Justice Sandra Day O'Connor filed a dissenting opinion, joined by Harry A. Blackmun. Justice O'Connor characterizes Griffin's requirement of a "class-based animus" as a shorthand description of the types of actions that the statute is meant to address. However, she agreed with the dissent in Carpenters that "... Congress had in mind a functional definition of the scope of [§ 1985(3)]," and intended to "provide a federal remedy for all classes that seek to exercise their legal rights in unprotected circumstances similar to those of the victims of Klan violence." Accordingly, she would have found that § 1985(3) protected "...nonunion employees injured by mob violence in a "self-professed union town" whose residents resented nonunion activities." It is O'Connor's opinion that if a class is protected by the statute, then it must apply to actions where the motivation is directly related to the unique characteristics of that class. She concludes that the action of blocking access to an abortion clinic is class-based within the meaning of Griffin because it is directly related to the unique abilities of women to become pregnant and to terminate their pregnancies.

== Subsequent Developments ==
=== Schenck v.

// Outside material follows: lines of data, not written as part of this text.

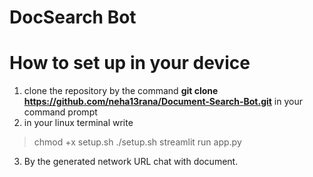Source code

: # DocSearch Bot

# How to set up in your device
1) clone the repository by the command **git clone https://github.com/neha13rana/Document-Search-Bot.git** in your command prompt
2) in your linux terminal write
 >chmod +x setup.sh
 >./setup.sh
 >streamlit run app.py

3) By the generated network URL chat with document.
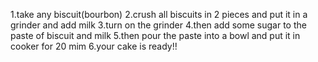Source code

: 1.take any biscuit(bourbon)
2.crush all biscuits in 2 pieces and put it in a grinder and add milk
3.turn on the grinder
4.then add some sugar to the paste of biscuit and milk
5.then pour the paste into a bowl and put it in cooker for 20 mim
6.your cake is ready!!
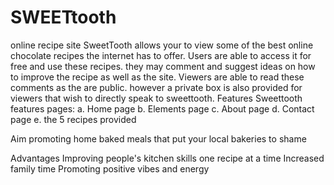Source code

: # SWEETtooth
online recipe site
SweetTooth allows your to view some of the best online chocolate recipes the internet has to offer. Users are able to access it for free and 
use these recipes. they may comment and suggest ideas on how to improve the recipe as well as the site. Viewers are able to read these comments as 
the are public. however a private box is also provided for viewers that wish to directly speak to sweettooth.
Features
Sweettooth features pages:
a.  Home page
b.  Elements page
c.  About page
d.  Contact page
e.  the 5 recipes provided

Aim
promoting home baked meals that put your local bakeries to shame

Advantages
Improving people's kitchen skills one recipe at a time
Increased family time
Promoting positive vibes and energy
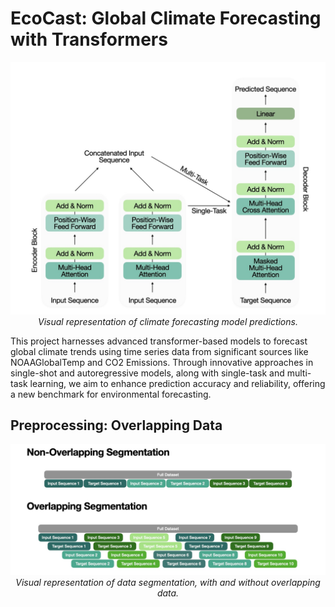 # EcoCast: Global Climate Forecasting with Transformers

<p align="center">
  <img src="/Diagrams/architecture.jpeg" alt="Climate Forecasting Visualization">
  <br>
  <em>Visual representation of climate forecasting model predictions.</em>
</p>

This project harnesses advanced transformer-based models to forecast global climate trends using time series data from significant sources like NOAAGlobalTemp and CO2 Emissions. Through innovative approaches in single-shot and autoregressive models, along with single-task and multi-task learning, we aim to enhance prediction accuracy and reliability, offering a new benchmark for environmental forecasting.

## Preprocessing: Overlapping Data
<p align="center">
  <img src="/Diagrams/segmentation.jpeg" alt="Climate Forecasting Visualization">
  <br>
  <em>Visual representation of data segmentation, with and without overlapping data.</em>
</p>
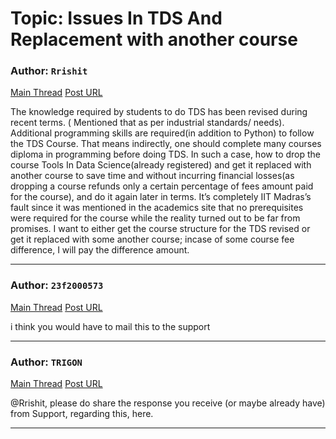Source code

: # Topic: Issues In TDS And Replacement with another course

### Author: `Rrishit`
[Main Thread](https://discourse.onlinedegree.iitm.ac.in/t/issues-in-tds-and-replacement-with-another-course/164147)
[Post URL](https://discourse.onlinedegree.iitm.ac.in/t/issues-in-tds-and-replacement-with-another-course/164147/1)

[post_number]: 1
The knowledge required by students to do TDS has been revised during recent terms. ( Mentioned that as per industrial standards/ needs).
Additional programming skills are required(in addition to Python) to follow the TDS Course. That means indirectly, one should complete many courses diploma in programming before doing TDS.
In such a case, how to drop the course Tools In Data Science(already registered) and get it replaced with another course to save time and without incurring financial losses(as dropping a course refunds only a certain percentage of fees amount paid for the course), and do it again later in terms. It’s completely IIT Madras’s fault since it was mentioned in the academics site that no prerequisites were required for the course while the reality turned out to be far from promises. I want to either get the course structure for the TDS revised or get it replaced with some another course; incase of some course fee difference, I will pay the difference amount.

---

### Author: `23f2000573`
[Main Thread](https://discourse.onlinedegree.iitm.ac.in/t/issues-in-tds-and-replacement-with-another-course/164147)
[Post URL](https://discourse.onlinedegree.iitm.ac.in/t/issues-in-tds-and-replacement-with-another-course/164147/2)

[post_number]: 2
i think you would have to mail this to the support

---

### Author: `TRIGON`
[Main Thread](https://discourse.onlinedegree.iitm.ac.in/t/issues-in-tds-and-replacement-with-another-course/164147)
[Post URL](https://discourse.onlinedegree.iitm.ac.in/t/issues-in-tds-and-replacement-with-another-course/164147/3)

[post_number]: 3
@Rrishit, please do share the response you receive (or maybe already have) from Support, regarding this, here.

---
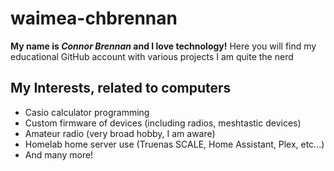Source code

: # waimea-chbrennan
__My name is *Connor Brennan* and I love technology!__
Here you will find my educational GitHub account with various projects
I am quite the nerd

## My Interests, related to computers
- Casio calculator programming
- Custom firmware of devices (including radios, meshtastic devices)
- Amateur radio (very broad hobby, I am aware)
- Homelab home server use (Truenas SCALE, Home Assistant, Plex, etc...)
- And many more!


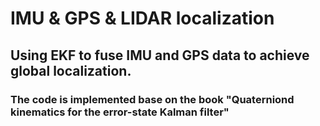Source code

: # IMU & GPS & LIDAR localization
## Using EKF to fuse IMU and GPS data to achieve global localization.
### The code is implemented base on the book "Quaterniond kinematics for the error-state Kalman filter"

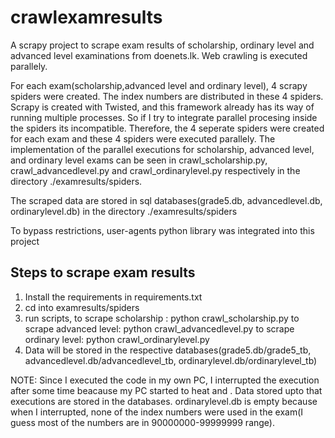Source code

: # crawlexamresults
A scrapy project to scrape exam results of scholarship, ordinary level and advanced level examinations from doenets.lk. Web crawling is executed parallely.


  
For each exam(scholarship,advanced level and ordinary level), 4 scrapy spiders were created.
The index numbers are distributed in these 4 spiders.
Scrapy is created with Twisted, and this framework already has its way of running multiple processes.
So if I try to integrate parallel procesing inside the spiders its incompatible.
Therefore, the 4 seperate spiders were created for each exam and these 4 spiders were executed parallely.
The implementation of the parallel executions for scholarship, advanced level, and ordinary level exams can be seen in crawl_scholarship.py, crawl_advancedlevel.py and crawl_ordinarylevel.py respectively in the directory ./examresults/spiders.

The scraped data are stored in sql databases(grade5.db, advancedlevel.db, ordinarylevel.db) in the directory ./examresults/spiders

To bypass restrictions, user-agents python library was integrated into this project

Steps to scrape exam results
----------------------------

1) Install the requirements in requirements.txt
2) cd into examresults/spiders
3) run scripts, to scrape scholarship : python crawl_scholarship.py
		to scrape advanced level: python crawl_advancedlevel.py
		to scrape ordinary level: python crawl_ordinarylevel.py	
4) Data will be stored in the respective databases(grade5.db/grade5_tb, advancedlevel.db/advancedlevel_tb, ordinarylevel.db/ordinarylevel_tb)




NOTE: Since I executed the code in my own PC, I interrupted the execution after some time beacause my PC started to heat and .
      Data stored upto that executions are stored in the databases.
      ordinarylevel.db is empty because when I interrupted, none of the index numbers were used in the exam(I guess most of the numbers are in 90000000-99999999 range).
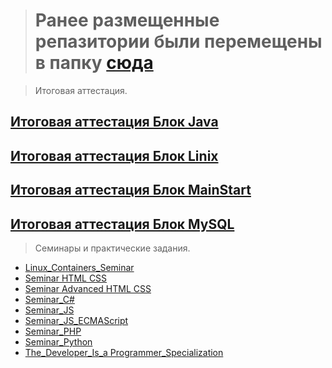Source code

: 
> # Ранее размещенные репазитории были перемещены в папку [сюда](./Other_works_and_projects/)



> Итоговая аттестация.

[Итоговая аттестация Блок Java](./Final_control_work_on_the_java_block/)
---
[Итоговая аттестация Блок Linix](./Final_control_work_on_the_linux_block/)
---
[Итоговая аттестация Блок MainStart](./Final_control_work_on_the_main_block/)
---
[Итоговая аттестация Блок MySQL](./Final_control_work_on_the_MySQL_block/)
---
> Семинары и практические задания.
- [Linux_Containers_Seminar](./Linux_Containers_Seminar/)
- [Seminar HTML CSS](./Seminar%20HTML%20CSS/)
- [Seminar Advanced HTML CSS](./Seminar%20Advanced%20HTML%20CSS/)
- [Seminar_C#](./Seminar_C#/)
- [Seminar_JS](./Seminar_JS/)
- [Seminar_JS_ECMAScript](./Seminar_JS_ECMAScript/)
- [Seminar_PHP](./Seminar_PHP/)
- [Seminar_Python](./Seminar_Python/)
- [The_Developer_Is_a Programmer_Specialization](./The_Developer_Is_a%20Programmer_Specialization/)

Pro-Choice Network, Western N.Y ===
In I v. Pro-Choice Network, Western N.Y, 519 U.S. 357 (1997), the Supreme Court held that an injunction provision that required abortion protesters to move away from abortion clinic patients who asked to be left alone did not violate the First Amendment. The District Court had issued its opinion in Bray. In light of Bray, the District Court dismissed the respondents' § 1985(3) claim, and the Supreme Court found adequate basis remaining to support the injunction.

=== Christian Legal Soc. Chapter v. Martinez ===
Christian Legal Soc. Chapter v. Martinez, 561 U.S. 661 (2010) addressed the question of whether a public university could deny official recognition and the use of school funds and facilities to a student group that refused to open membership and leadership to all students. The CLS chapter had contended that it does not exclude individuals because of sexual orientation, but rather “on the basis of a conjunction of conduct and the belief that the conduct is not wrong.” The court held that the university's policy was a reasonable viewpoint-neutral condition on access to the student-organization forum. Bray was cited as an example of a prior decision that had declined to distinguish between status and conduct in the context of unequal treatment, quoting Justice Scalia's example that "A tax on wearing yarmulkes is a tax on Jews."

=== Dobbs v. Jackson Women's Health Organization ===
Dobbs v. Jackson Women's Health Organization, 597 U.S. ___ (2022) declined to find a right to abortion under the Fourteenth Amendment’s Equal Protection Clause, quoting Bray's finding that the “...goal of preventing abortion” does not constitute “invidiously discriminatory animus” against women that would be subject to heightened scrutiny.